What to work on:
Could you copy out all the lines in the material below where the word "thumb" occurs?

+ + + +

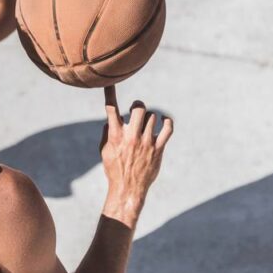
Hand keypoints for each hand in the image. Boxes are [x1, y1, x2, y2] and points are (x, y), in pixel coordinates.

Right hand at [100, 86, 172, 225]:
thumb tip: (111, 120)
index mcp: (115, 135)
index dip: (110, 93)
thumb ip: (107, 133)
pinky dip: (167, 122)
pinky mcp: (158, 149)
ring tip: (146, 125)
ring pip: (152, 117)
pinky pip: (168, 128)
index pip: (111, 109)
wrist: (128, 190)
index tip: (109, 82)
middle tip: (136, 109)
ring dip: (149, 118)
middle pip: (139, 108)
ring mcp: (146, 142)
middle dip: (138, 105)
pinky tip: (163, 122)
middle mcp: (131, 136)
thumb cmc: (114, 170)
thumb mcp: (104, 151)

+ + + +

Written answer:
thumb tip: (111, 120)
thumb ip: (107, 133)
thumb cmc: (114, 170)
thumb mcp: (104, 151)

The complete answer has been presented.